* _GIVEN TEXT_
Unfortunately IBM doesn't say what those "hundreds of millions" of users will be doing, doesn't define those 1,500 replaceable x86 servers, and doesn't allow anyone to publish authoritative benchmark results for the machine - so we can guess it would be insanely great as a Dungeons and Dragons host, but we really don't know how it would compare to something like IBM's own p595 or Sun's M8000.

We do know how some of the numbers compare to alternatives. For $26 million, for example, you could buy 21,131 low end Sun x86 servers - each with 2GB of memory and a dual core opteron - or, if you prefer mid range x86, the same money would buy 4,985 Sun M2 X4200 servers, each with two dual core opterons at 2.8Ghz, 8GB of RAM, 292GB of Disk, and Solaris.

If, however, you just bought 1,500 of these; you'd get to keep $18 million or so in change - enough, at $85K per FTE all in, to pay 21 additional IT staff for ten years.

You'd also get rather more processing resources:

  IBM z10 1500 X4200s
CPU Cycles 282Ghz 16,800Ghz
Memory 1,520GB 12,000GB
Disk Storage None 438TB

In fact, if you accept that each PPC cycle typically achieves about twice as much real work as an x86 cycle, and then cheerfully assume that the mainframe has essentially zero overheads on data transfer and switching, then you could more than match all of its throughput resources with only about 80 of these little x86 machines.

So why would anyone buy a z10 to run Linux? IBM's answer is that the z10 can virtualize 1,500 undefined x86 boxes or serve hundreds of millions of users - and there are circumstances in which both statements are perfectly true. People parsing sales brochures or attending data processing conventions can, for example, easily imagine 1,500 essentially idle servers or two hundred million users represented as records in a batch job.

The real reason people buy into this is worldview -but that's not the answer you get from people who make this kind of decision. Scratch one of them deeply enough to get past the personal attack asking the question will generate, and you'll find rationalizations couched in terms of the space, power, and staffing savings they get from consolidation.

* _RECORD SET_

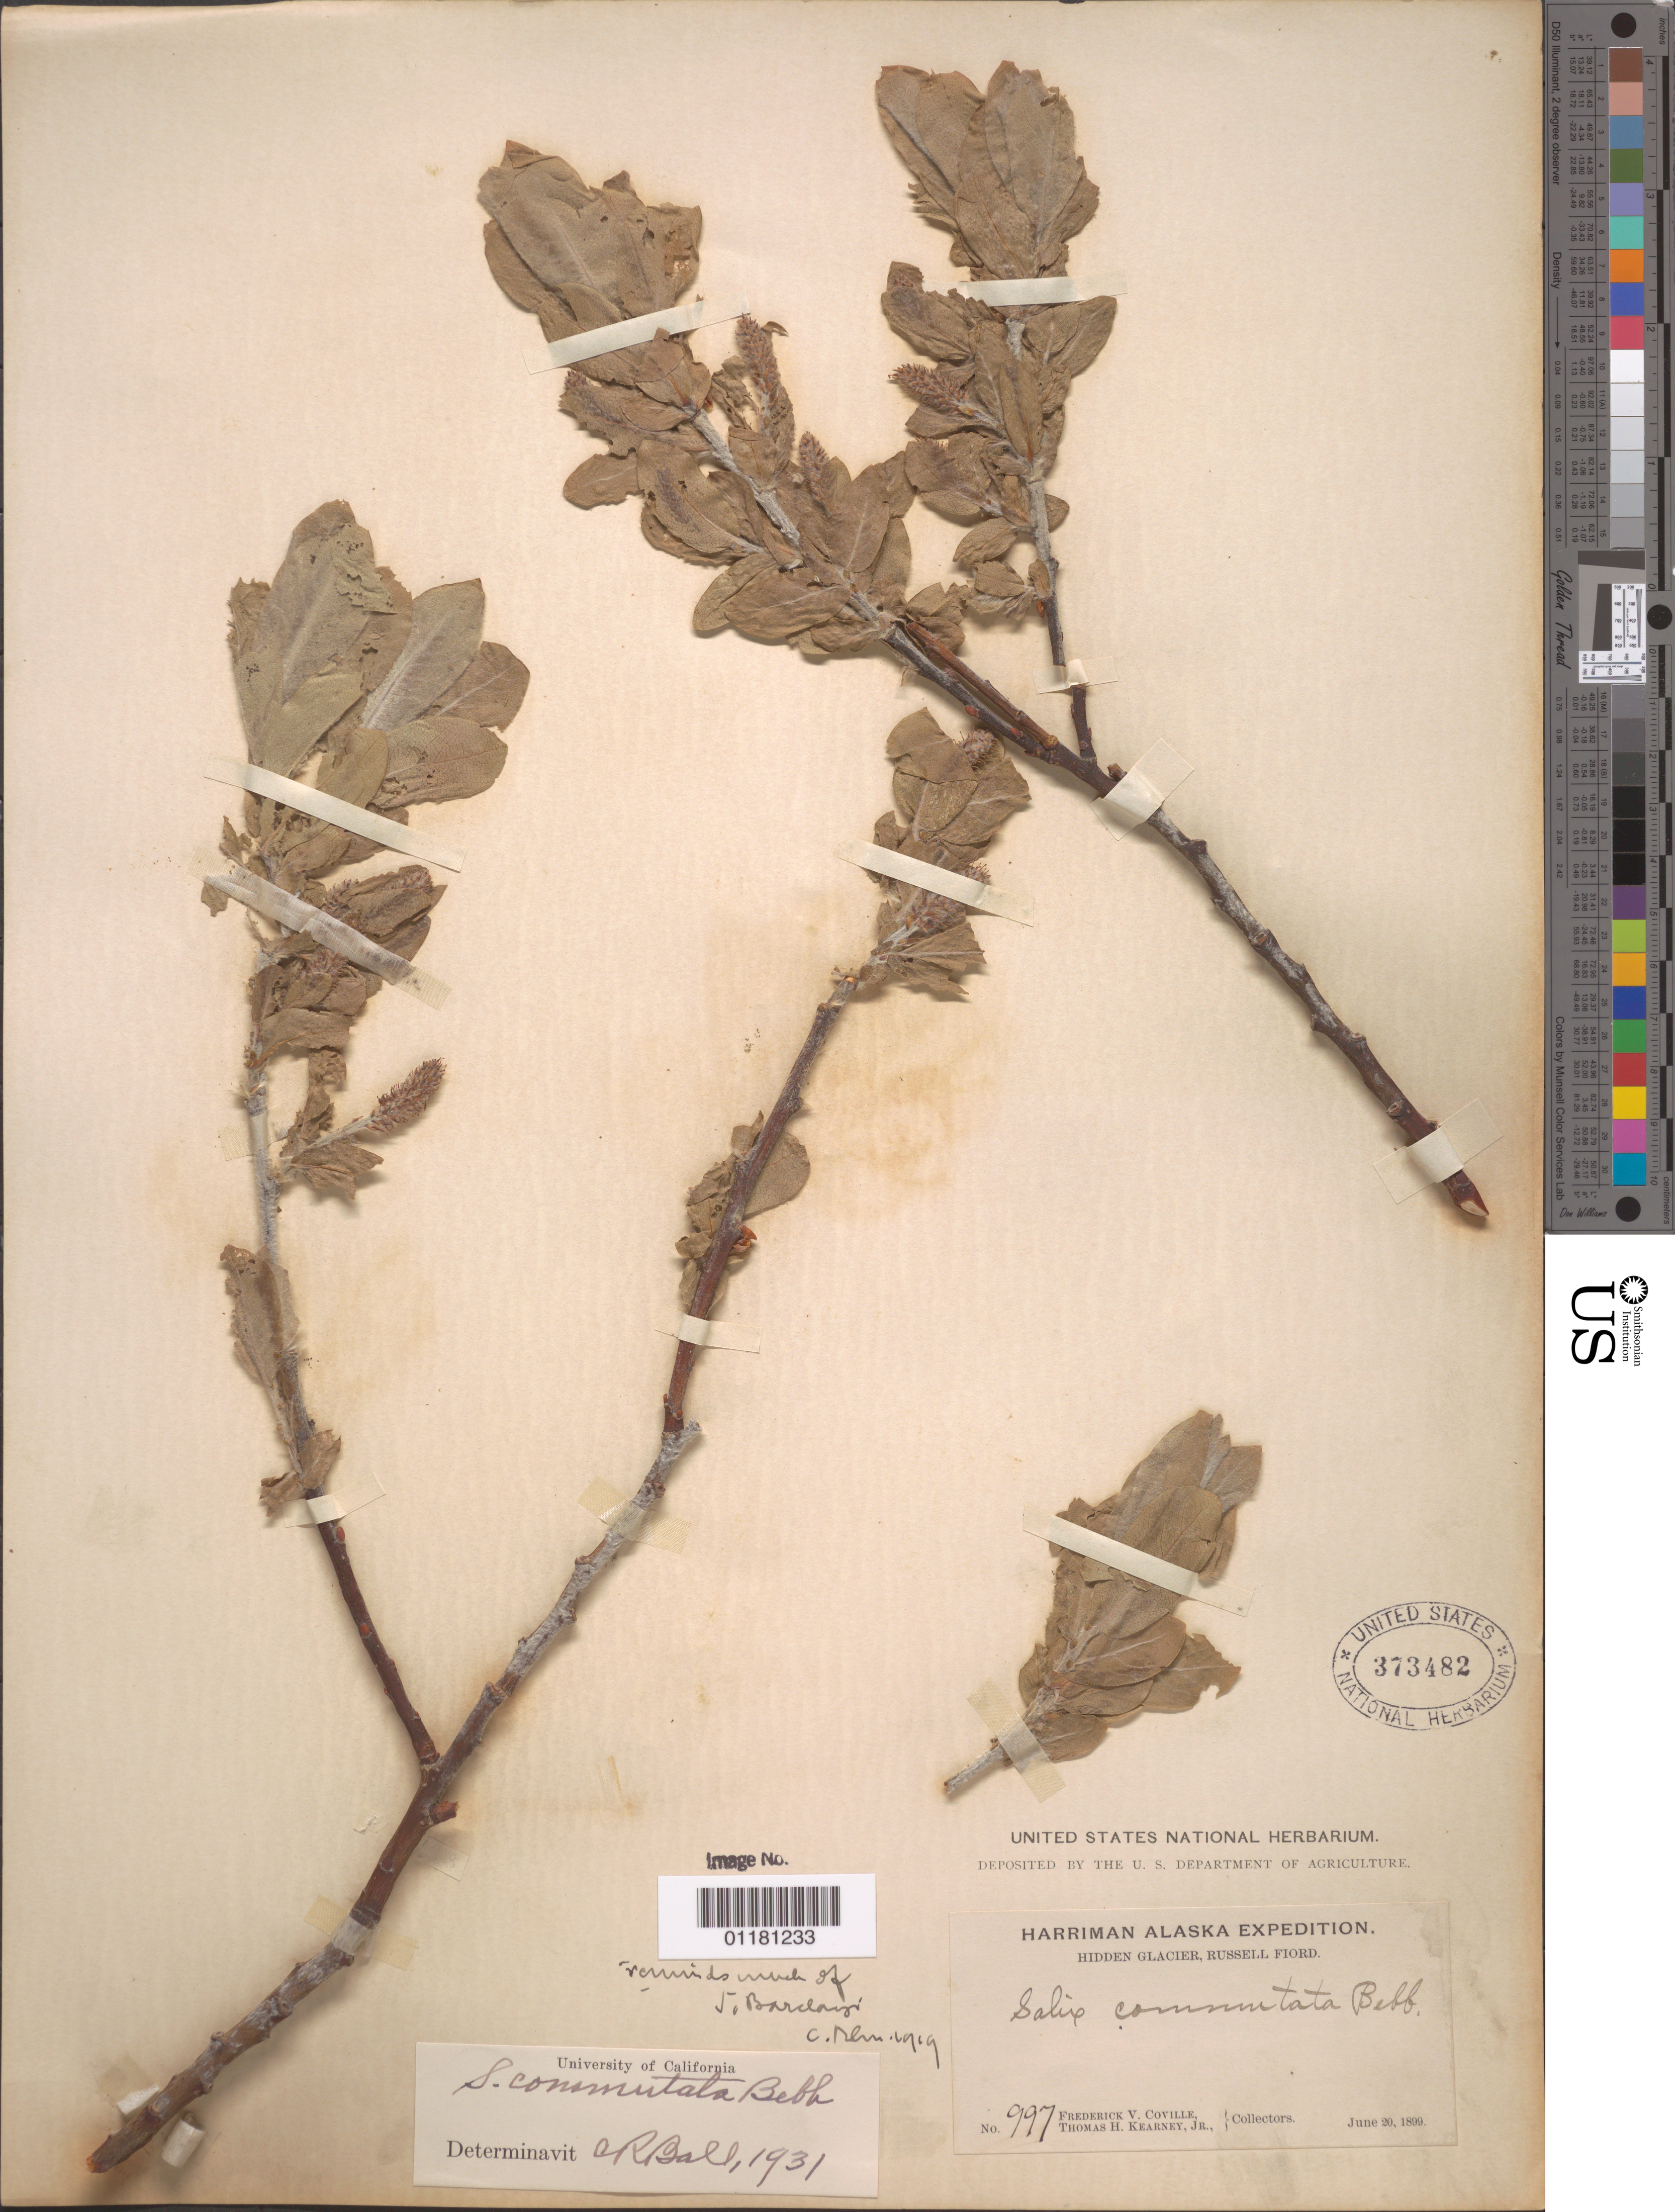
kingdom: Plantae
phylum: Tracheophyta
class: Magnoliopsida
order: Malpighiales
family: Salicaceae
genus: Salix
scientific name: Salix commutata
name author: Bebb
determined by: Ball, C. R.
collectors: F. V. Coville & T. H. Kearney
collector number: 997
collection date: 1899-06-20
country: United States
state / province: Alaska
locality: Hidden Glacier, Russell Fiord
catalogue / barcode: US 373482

* _ACTIONS TO TAKE_
a. Using the mainframe comparison text, answer yes or no for each statement and quote the words from the text that decide it. (i) IBM allows anyone to publish authoritative benchmark results for the z10. (ii) Buying 1,500 X4200s instead of the z10 would leave roughly $18 million unspent. (iii) About 80 small x86 machines could more than match the z10's throughput resources under the stated assumptions.
b. Carry the mainframe comparison text forward from its final sentence.

* _SOLVED TASKS_
a.
(i) No: "doesn't allow anyone to publish authoritative benchmark results for the machine"
(ii) Yes: "you'd get to keep $18 million or so in change"
(iii) Yes: "you could more than match all of its throughput resources with only about 80 of these little x86 machines"

b.
In reality this argument is absurd: if you bought twice as many four way x86 servers as you need to match the mainframe's throughput, and then hired 20 full time IT staff at an all in cost of $85K per FTE, you could keep the entire $26 million in z10 capital cost in your pockets while paying for your cluster (including staff) just from the monthly maintenance and Linux licensing you're not paying IBM and Novell.

And yet the true believers will not only buy into this - but loudly tell other people they're right to do so. Why?

The answer, I think, is that data processing people still focus on system utilization as the primary measure for their own effectiveness - and, on that basis, a $30 million dollar system that approachs 100% average utilization is infinitely preferable to a half million dollar system that does the same job at 20% utilization.

You may think, as I do, that this is absurd, but it's a matter of world view; because data processing originally reported to Finance, budgets are givens and the focus is inward: on managing a system in which users are treated as nuisances and system utilization is king.

To a Windows user, or a Unix manager, utilization rates are completely irrelevant: nobody cares if the machine is idle much of the time, we care that the resources be available when users need them.

Thus when I look at a large Sun Ray server installation running at an average 12% utilization during working hours, I see a success - a system in which users get the resources they need when they need them. The data processing guy looking at the same system, however, sees absolute proof of complete management incompetence: a machine that's 88% idle.

That's the bottom line difference between the data processing and Unix world views: they measure themselves against utilization because that made sense when their profession evolved, and we measure ourselves against user satisfaction, service quality, and response times because those are the measures our users care about.

All of which brings us to the real bottom line question: who's responsible when some organization chooses to spend insane amounts of money to limit user computing resources? My answer is that it's not the data processing guy - he's just doing what his predecessors did and what he's been trained to do: buying to maximize utilization.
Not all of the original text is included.